• What you need to do
(a) Write out the passage of the Biddeford news story that starts at "BIDDEFORD — Ten" and ends at "Biddeford High School.", word for word.
(b) Carry the Biddeford news story forward from its last sentence.

BIDDEFORD — Ten days ago, a group of young men went to a motel in Biddeford before dawn, smashed out a window, then used baseball bats and clubs to severely beat a 27-year-old black man who had been sleeping inside with his fiancee, who is white, and a 4-year-old child.

On Monday night, the community turned out to condemn what police say apparently was a racially motivated hate crime.

About 50 people gathered on the plaza behind City Hall for the candlelight vigil. They drank hot chocolate in the bitter cold and stood near a fire while city officials, state legislators, high school students and one of the state’s top experts on hate crimes spoke about the impact the assault has had on Biddeford.

“It’s important we tell the world that Biddeford is not a hateful place,” said Britt Wolfe, principal of Biddeford High School.

After the attack on Jan. 15, Biddeford police arrested three men – all 20 or younger.

Dale M. Pinkham Jr., 20, of Old Orchard Beach was charged with disorderly conduct, carrying a concealed weapon and aggravated assault; Darren Crawford, 20, of Biddeford was charged with elevated aggravated assault; and Michael Gagne, 18, of Old Orchard Beach was charged with aggravated assault.

Pinkham remains in the York County Jail on $35,000 cash bail; Crawford is being held on $50,000 bail. Gagne is no longer in the jail.

The Maine Attorney General’s Office is investigating the incident as a possible hate crime.

According to the victim’s fiancee, he recovered from his injuries after spending one night at Maine Medical Center in Portland. The couple have not been publicly identified.

A message left on the woman’s cell phone Monday night was not returned, and Biddeford Mayor Joanne Twomey said the couple did not attend the vigil.

After learning about the assault, Wolfe contacted Twomey. The two agreed that the city had to take steps to demonstrate that Biddeford welcomes diversity.

• Extracted records
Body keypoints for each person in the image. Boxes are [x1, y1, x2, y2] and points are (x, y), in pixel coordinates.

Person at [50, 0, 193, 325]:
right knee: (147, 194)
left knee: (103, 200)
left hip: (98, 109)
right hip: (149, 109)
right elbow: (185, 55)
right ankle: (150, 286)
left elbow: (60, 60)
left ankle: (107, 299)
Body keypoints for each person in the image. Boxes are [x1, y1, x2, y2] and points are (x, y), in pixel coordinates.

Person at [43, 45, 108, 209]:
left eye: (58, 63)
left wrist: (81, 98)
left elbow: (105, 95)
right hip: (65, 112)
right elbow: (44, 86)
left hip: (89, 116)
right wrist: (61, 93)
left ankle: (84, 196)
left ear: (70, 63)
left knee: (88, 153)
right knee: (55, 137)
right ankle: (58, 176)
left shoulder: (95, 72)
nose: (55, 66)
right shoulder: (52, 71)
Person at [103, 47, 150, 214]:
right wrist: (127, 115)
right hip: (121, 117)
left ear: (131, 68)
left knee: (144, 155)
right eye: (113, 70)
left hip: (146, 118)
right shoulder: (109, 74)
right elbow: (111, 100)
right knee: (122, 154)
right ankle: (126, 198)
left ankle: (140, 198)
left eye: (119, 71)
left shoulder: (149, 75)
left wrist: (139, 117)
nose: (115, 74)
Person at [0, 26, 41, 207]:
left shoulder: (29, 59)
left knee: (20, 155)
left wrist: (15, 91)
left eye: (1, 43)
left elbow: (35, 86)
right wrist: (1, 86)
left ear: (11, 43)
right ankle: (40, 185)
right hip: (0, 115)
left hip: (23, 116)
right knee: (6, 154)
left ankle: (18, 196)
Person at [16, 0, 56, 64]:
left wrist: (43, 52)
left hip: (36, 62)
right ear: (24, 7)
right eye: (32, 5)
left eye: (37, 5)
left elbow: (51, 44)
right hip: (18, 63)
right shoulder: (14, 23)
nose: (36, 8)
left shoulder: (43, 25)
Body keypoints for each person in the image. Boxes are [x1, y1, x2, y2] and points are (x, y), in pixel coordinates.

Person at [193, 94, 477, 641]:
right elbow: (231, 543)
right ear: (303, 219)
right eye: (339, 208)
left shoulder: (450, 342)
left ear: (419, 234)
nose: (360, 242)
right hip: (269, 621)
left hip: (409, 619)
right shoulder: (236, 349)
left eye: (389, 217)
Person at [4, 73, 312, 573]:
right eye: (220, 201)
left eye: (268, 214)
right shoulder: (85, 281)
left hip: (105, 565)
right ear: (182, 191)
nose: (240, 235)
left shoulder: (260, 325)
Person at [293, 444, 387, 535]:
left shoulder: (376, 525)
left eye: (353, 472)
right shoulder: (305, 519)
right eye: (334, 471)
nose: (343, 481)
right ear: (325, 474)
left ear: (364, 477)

• Written answers
(a)
BIDDEFORD — Ten days ago, a group of young men went to a motel in Biddeford before dawn, smashed out a window, then used baseball bats and clubs to severely beat a 27-year-old black man who had been sleeping inside with his fiancee, who is white, and a 4-year-old child.

On Monday night, the community turned out to condemn what police say apparently was a racially motivated hate crime.

About 50 people gathered on the plaza behind City Hall for the candlelight vigil. They drank hot chocolate in the bitter cold and stood near a fire while city officials, state legislators, high school students and one of the state’s top experts on hate crimes spoke about the impact the assault has had on Biddeford.

“It’s important we tell the world that Biddeford is not a hateful place,” said Britt Wolfe, principal of Biddeford High School.

(b)
“We wanted to send a message to the state of Maine that Biddeford doesn’t tolerate hate crimes,” Twomey said. “We want to make sure people know this isn’t what we are about in Biddeford.”

Nathan Proctor, a high school student, urged the crowd to look for the good in people. “We must not allow pockets of hatred to define our lives,” he said.

Wolfe said none of the men who were arrested is a graduate of Biddeford High.

Don Bisson, who told the crowd that he is gay, said it’s important to let the state know that the city welcomes diversity. He has been appointed to the City Council’s Capital Projects and Operations Committee.

“Sometimes you feel it’s not OK to be yourself in public. This is an opportunity to be OK with who you are,” he said.

State Sen. Nancy Sullivan of Biddeford told the crowd, “The goodness of people is much stronger than the bad of two or three. It’s only when we stand silent that the bad prevails.”

Steve Wessler, executive director of the Portland-based Center for the Prevention of Hate Violence, commended those who braved Monday night’s 10-degree cold. He said it’s important for people to stand up and send a message that hate won’t be tolerated in Biddeford or anywhere else.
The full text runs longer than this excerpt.